▶ EXERCISE BRIEF:
Answer these questions from the excerpt on switching from bottles to cans:
(a) Besides cost, what other financial benefit of the shift does the excerpt mention?
(b) Over what span of time is the transition expected to take place?
(c) What two things does the speaker want no disruption to?

▶ PAGE EXTRACT:
◆ ◆ ◆ ◆ ◆
Yes, sure. So for bottles to cans, it's a conversion that I think first is kind of in line with the trending of the industry as a whole. I think it's an opportunity to give the consumer a packaging set that they're interested in and is better for them in addition to better for you.
And then as we think about some of the efficiencies directly to the P&L, what we see is simply the cost of bottles versus the cost of cans is a nice shift improvement, and there's a benefit in margin as well. So we would anticipate that as we move forward with the transition, the transition will happen over some period of time that's measured in months and quarters.
But we would imagine that as we enter into first quarter, we'll be moving along smartly to affect that transition. And I would imagine that by the end of the second half -- by the end of the first half of 2026, we should be well into it.
And some of the considerations are we want to be mindful of the customer set and making sure that we're making that transition in partnership with our customer set and making sure that, one, the customers are pleased with the approach and invested in the approach. And two, we want to make sure that there's no disruption to the shelf space that we have and the P&L benefit that we're going to gain from it.
Appreciate that. Last one for me, if I could. As we think about marketing, obviously, beverages remains a competitive category. You guys have a focus on profitability. How best to think about the marketing spend line how -- and what levers you think are best available to the best bang for your buck to build up brand equity as you look to expand these different brands and product portfolios?
◆ ◆ ◆ ◆ ◆
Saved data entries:

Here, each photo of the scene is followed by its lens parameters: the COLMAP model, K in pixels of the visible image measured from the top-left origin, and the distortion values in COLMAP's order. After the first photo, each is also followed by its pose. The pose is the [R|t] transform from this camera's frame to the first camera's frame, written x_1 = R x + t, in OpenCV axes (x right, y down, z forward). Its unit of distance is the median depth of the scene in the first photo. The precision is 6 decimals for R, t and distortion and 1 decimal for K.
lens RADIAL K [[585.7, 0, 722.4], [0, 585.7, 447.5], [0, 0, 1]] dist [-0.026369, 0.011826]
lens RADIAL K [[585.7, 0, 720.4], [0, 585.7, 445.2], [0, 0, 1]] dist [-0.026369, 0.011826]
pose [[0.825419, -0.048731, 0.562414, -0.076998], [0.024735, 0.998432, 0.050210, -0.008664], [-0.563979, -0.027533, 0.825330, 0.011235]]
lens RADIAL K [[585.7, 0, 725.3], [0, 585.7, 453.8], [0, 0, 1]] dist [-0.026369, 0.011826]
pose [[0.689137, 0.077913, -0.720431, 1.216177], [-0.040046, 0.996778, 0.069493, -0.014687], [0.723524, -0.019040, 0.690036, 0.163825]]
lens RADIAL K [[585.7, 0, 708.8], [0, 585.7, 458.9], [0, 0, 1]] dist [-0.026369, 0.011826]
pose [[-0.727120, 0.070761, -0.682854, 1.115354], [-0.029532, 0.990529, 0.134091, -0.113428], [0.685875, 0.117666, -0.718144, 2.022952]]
◆ ◆ ◆ ◆ ◆
▶ TASK SOLUTION:
(a) A benefit in margin.
(b) A period measured in months and quarters.
(c) The shelf space they have and the P&L benefit they expect to gain.